Sin responder, el policía se apartó para intentar de nuevo localizar a Alina. Sin suerte, el maldito mensaje no variaba su letanía. Rodrigo regresó a la improvisada reunión justo cuando Vicenta colgaba el teléfono.
—La científica nos comunica que en la flor no hay nada que nos pueda servir.
—¿Qué flor? —preguntó Manuel.
—Entre las pertenencias de Miguel encontraron una flor —respondió Alejandro—, parecía una especie de regalo.
—Pues yo creo que era algo más que eso. —El rostro de Rodrigo se concentraba en intentar recordar—. ¿Te fijaste en la expresión del padre cuando le hablamos de ella?
—Tienes razón —confirmó Alejandro.
—Quizá fuese un mensaje —apuntó Vicenta.
—¿De qué especie era? —inquirió Manuel.
—Les pedí una foto a los de la científica y me la acaban de enviar —afirmó Vicenta, mientras manipulaba el teclado del ordenador en busca de una imagen.
Las palabras de la policía acompañaron el movimiento de sus manos al girar la pantalla.
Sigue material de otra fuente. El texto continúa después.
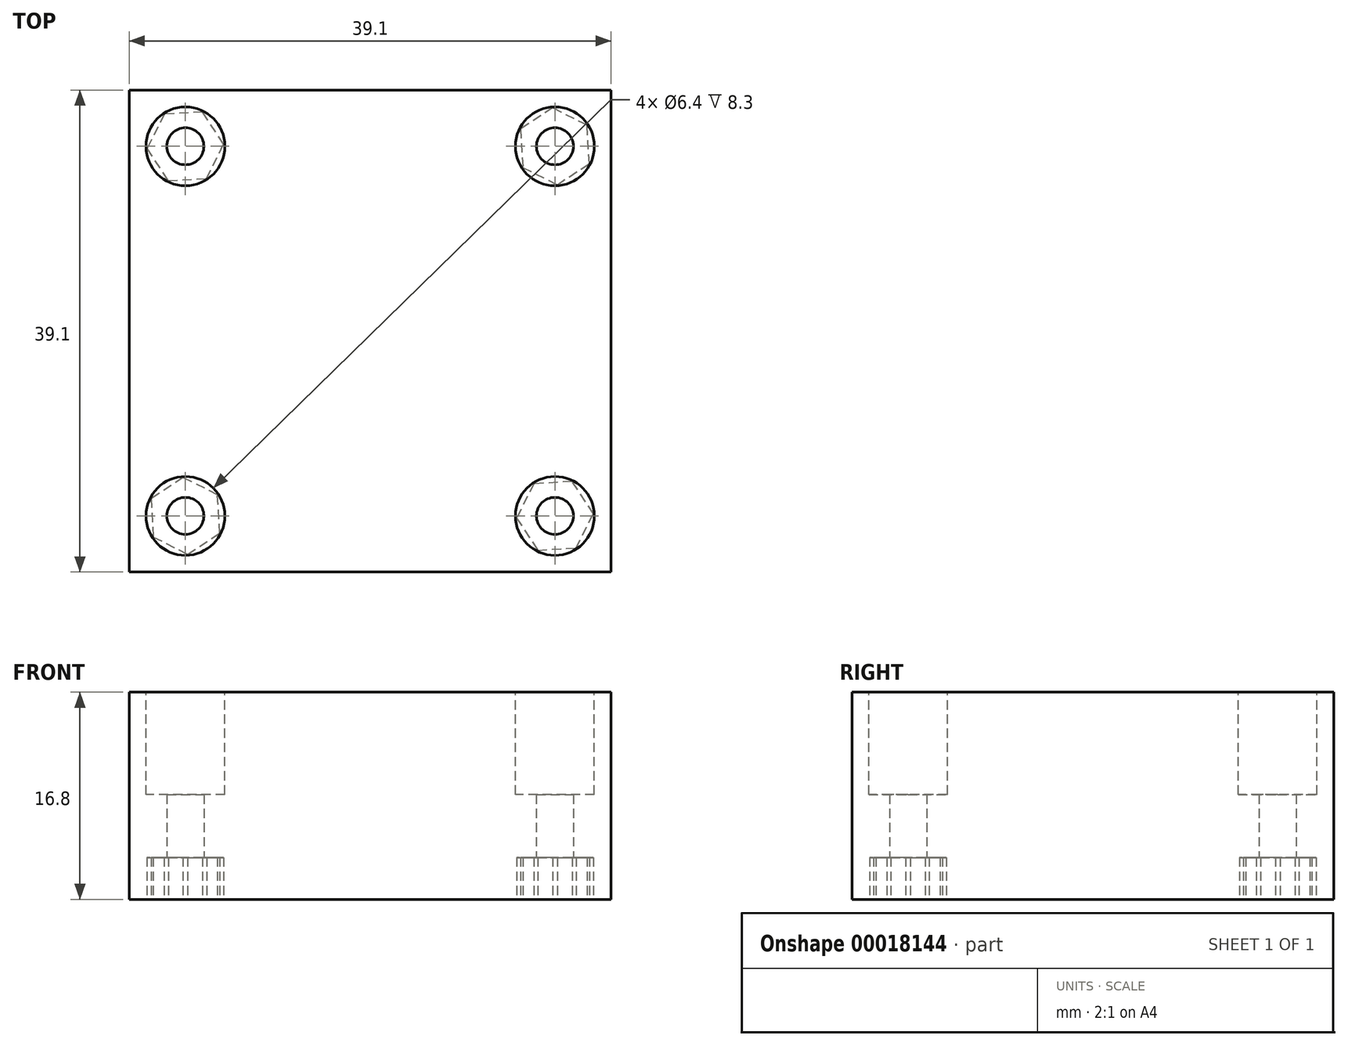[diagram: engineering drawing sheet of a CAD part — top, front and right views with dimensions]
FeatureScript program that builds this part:
annotation { "Feature Type Name" : "Feature", "Feature Type Description" : "" }
export const myFeature = defineFeature(function(context is Context, id is Id, definition is map)
    precondition{}
    {
        {
            var Q0;
            Q0=qCreatedBy(makeId("Top.planeOp"),FACE);
            var sketch = newSketch(context, id + "F0", { "sketchPlane" : qUnion([Q0])});
            skLineSegment(sketch, "E0.rect.bottom", {"start": v(-19.55, 19.55) * mm, "end": v(19.55, 19.55) * mm});
            skLineSegment(sketch, "E0.rect.top", {"start": v(-19.55, -19.55) * mm, "end": v(19.55, -19.55) * mm});
            skLineSegment(sketch, "E0.rect.left", {"start": v(-19.55, 19.55) * mm, "end": v(-19.55, -19.55) * mm});
            skLineSegment(sketch, "E0.rect.right", {"start": v(19.55, 19.55) * mm, "end": v(19.55, -19.55) * mm});
            skPoint(sketch, "E0.rect.middle", {"position": v(0, 0) * mm});
            skCircle(sketch, "E1", {"center": v(0, 0) * mm, "radius": 21.2 * mm, "construction": true});
            skLineSegment(sketch, "E2", {"start": v(19.55, 19.55) * mm, "end": v(-19.55, -19.55) * mm, "construction": true});
            skLineSegment(sketch, "E3", {"start": v(19.55, -19.55) * mm, "end": v(-19.55, 19.55) * mm, "construction": true});
            skCircle(sketch, "E4", {"center": v(-15, 15) * mm, "radius": 1.5 * mm});
            skLineSegment(sketch, "E5", {"start": v(0, 19.55) * mm, "end": v(0, -19.55) * mm, "construction": true});
            skLineSegment(sketch, "E6", {"start": v(-19.55, 0) * mm, "end": v(19.55, 0) * mm, "construction": true});
            skCircle(sketch, "E7.1.0", {"center": v(-15, -15) * mm, "radius": 1.5 * mm});
            skCircle(sketch, "E7.2.0", {"center": v(15, -15) * mm, "radius": 1.5 * mm});
            skCircle(sketch, "E7.3.0", {"center": v(15, 15) * mm, "radius": 1.5 * mm});
            skSolve(sketch);
        }
        {
            var Q0;
            Q0=makeQuery(id+"F0.imprint","IMPRINT",FACE,{"disambiguationData":[TD([[makeQuery(id+"F0.imprint","IMPRINT",EDGE,{"derivedFrom":sQuery(id+"F0.wireOp",EDGE,"E0.rect.bottom")}),-1.0]])]});
            extrude(context, id + "F1", {"entities" : qUnion([Q0]), "depth" : 16.8 * mm});
        }
        {
            var Q0;
            Q0=makeQuery(id+"F1.opExtrude","CAP_FACE",FACE,{"disambiguationData":[OSD([sQuery(id+"F0.wireOp",EDGE,"E0.rect.bottom"),sQuery(id+"F0.wireOp",EDGE,"E0.rect.top"),sQuery(id+"F0.wireOp",EDGE,"E0.rect.left"),sQuery(id+"F0.wireOp",EDGE,"E0.rect.right"),sQuery(id+"F0.wireOp",EDGE,"E4"),sQuery(id+"F0.wireOp",EDGE,"E7.1.0"),sQuery(id+"F0.wireOp",EDGE,"E7.2.0"),sQuery(id+"F0.wireOp",EDGE,"E7.3.0")])],"isStart":false});
            var sketch = newSketch(context, id + "F2", { "sketchPlane" : qUnion([Q0])});
            skCircle(sketch, "E8", {"center": v(-15, 15) * mm, "radius": 3.2 * mm});
            skCircle(sketch, "E9.1.0", {"center": v(-15, -15) * mm, "radius": 3.2 * mm});
            skCircle(sketch, "E9.2.0", {"center": v(15, -15) * mm, "radius": 3.2 * mm});
            skCircle(sketch, "E9.3.0", {"center": v(15, 15) * mm, "radius": 3.2 * mm});
            skPoint(sketch, "E9.center", {"position": v(0, 0) * mm});
            skSolve(sketch);
        }
        {
            var Q0;
            Q0 = qSketchRegion(id + "F2", true);
            extrude(context, id + "F3", {"entities" : qUnion([Q0]), "operationType" : NewBodyOperationType.REMOVE, "oppositeDirection" : true, "depth" : 8.3 * mm});
        }
        {
            var Q0;
            Q0=makeQuery(id+"F1.opExtrude","CAP_FACE",FACE,{"disambiguationData":[OSD([sQuery(id+"F0.wireOp",EDGE,"E0.rect.bottom"),sQuery(id+"F0.wireOp",EDGE,"E0.rect.top"),sQuery(id+"F0.wireOp",EDGE,"E0.rect.left"),sQuery(id+"F0.wireOp",EDGE,"E0.rect.right"),sQuery(id+"F0.wireOp",EDGE,"E4"),sQuery(id+"F0.wireOp",EDGE,"E7.1.0"),sQuery(id+"F0.wireOp",EDGE,"E7.2.0"),sQuery(id+"F0.wireOp",EDGE,"E7.3.0")])],"isStart":true});
            var sketch = newSketch(context, id + "F4", { "sketchPlane" : qUnion([Q0])});
            skCircle(sketch, "E10.cCircle", {"center": v(-15, -15) * mm, "radius": 2.7 * mm, "construction": true});
            skLineSegment(sketch, "E10.0", {"start": v(-13.27, -12.39) * mm, "end": v(-11.88, -15.18) * mm});
            skLineSegment(sketch, "E10.1", {"start": v(-11.88, -15.18) * mm, "end": v(-13.6, -17.78) * mm});
            skLineSegment(sketch, "E10.2", {"start": v(-13.6, -17.78) * mm, "end": v(-16.7, -17.6) * mm});
            skLineSegment(sketch, "E10.3", {"start": v(-16.7, -17.6) * mm, "end": v(-18.1, -14.8) * mm});
            skLineSegment(sketch, "E10.4", {"start": v(-18.1, -14.8) * mm, "end": v(-16.38, -12.2) * mm});
            skLineSegment(sketch, "E10.5", {"start": v(-16.38, -12.2) * mm, "end": v(-13.27, -12.39) * mm});
            skPoint(sketch, "E10.0.midPoint", {"position": v(-12.58, -13.78) * mm});
            skPoint(sketch, "E11.1.6", {"position": v(13.78, -12.58) * mm});
            skCircle(sketch, "E11.1.7", {"center": v(15, -15) * mm, "radius": 2.7 * mm, "construction": true});
            skLineSegment(sketch, "E11.1.8", {"start": v(12.39, -13.27) * mm, "end": v(15.18, -11.88) * mm});
            skLineSegment(sketch, "E11.1.10", {"start": v(15.18, -11.88) * mm, "end": v(17.78, -13.6) * mm});
            skLineSegment(sketch, "E11.1.12", {"start": v(17.78, -13.6) * mm, "end": v(17.6, -16.7) * mm});
            skLineSegment(sketch, "E11.1.14", {"start": v(17.6, -16.7) * mm, "end": v(14.8, -18.1) * mm});
            skLineSegment(sketch, "E11.1.16", {"start": v(14.8, -18.1) * mm, "end": v(12.2, -16.38) * mm});
            skLineSegment(sketch, "E11.1.18", {"start": v(12.2, -16.38) * mm, "end": v(12.39, -13.27) * mm});
            skPoint(sketch, "E11.2.6", {"position": v(12.58, 13.78) * mm});
            skCircle(sketch, "E11.2.7", {"center": v(15, 15) * mm, "radius": 2.7 * mm, "construction": true});
            skLineSegment(sketch, "E11.2.8", {"start": v(13.27, 12.39) * mm, "end": v(11.88, 15.18) * mm});
            skLineSegment(sketch, "E11.2.10", {"start": v(11.88, 15.18) * mm, "end": v(13.6, 17.78) * mm});
            skLineSegment(sketch, "E11.2.12", {"start": v(13.6, 17.78) * mm, "end": v(16.7, 17.6) * mm});
            skLineSegment(sketch, "E11.2.14", {"start": v(16.7, 17.6) * mm, "end": v(18.1, 14.8) * mm});
            skLineSegment(sketch, "E11.2.16", {"start": v(18.1, 14.8) * mm, "end": v(16.38, 12.2) * mm});
            skLineSegment(sketch, "E11.2.18", {"start": v(16.38, 12.2) * mm, "end": v(13.27, 12.39) * mm});
            skPoint(sketch, "E11.3.6", {"position": v(-13.78, 12.58) * mm});
            skCircle(sketch, "E11.3.7", {"center": v(-15, 15) * mm, "radius": 2.7 * mm, "construction": true});
            skLineSegment(sketch, "E11.3.8", {"start": v(-12.39, 13.27) * mm, "end": v(-15.18, 11.88) * mm});
            skLineSegment(sketch, "E11.3.10", {"start": v(-15.18, 11.88) * mm, "end": v(-17.78, 13.6) * mm});
            skLineSegment(sketch, "E11.3.12", {"start": v(-17.78, 13.6) * mm, "end": v(-17.6, 16.7) * mm});
            skLineSegment(sketch, "E11.3.14", {"start": v(-17.6, 16.7) * mm, "end": v(-14.8, 18.1) * mm});
            skLineSegment(sketch, "E11.3.16", {"start": v(-14.8, 18.1) * mm, "end": v(-12.2, 16.38) * mm});
            skLineSegment(sketch, "E11.3.18", {"start": v(-12.2, 16.38) * mm, "end": v(-12.39, 13.27) * mm});
            skPoint(sketch, "E11.center", {"position": v(0, 0) * mm});
            skSolve(sketch);
        }
        {
            var Q0;
            Q0 = qSketchRegion(id + "F4", true);
            extrude(context, id + "F5", {"entities" : qUnion([Q0]), "operationType" : NewBodyOperationType.REMOVE, "oppositeDirection" : true, "depth" : 3.4 * mm});
        }
    });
El rostro de Rodrigo recibió la imagen como si de una bofetada se tratase.
—Una orquídea —aclaró Manuel—. Una flor muy exótica, creo recordar que aparece en el emblema de varios países sudamericanos.
—Es una cattleya trianae —afirmó Rodrigo en un ronco susurro.
—No sabía que entendieses tanto de flores.
Las palabras de Vicenta obtuvieron una respuesta enigmática:
—Desconocía su existencia hasta anoche.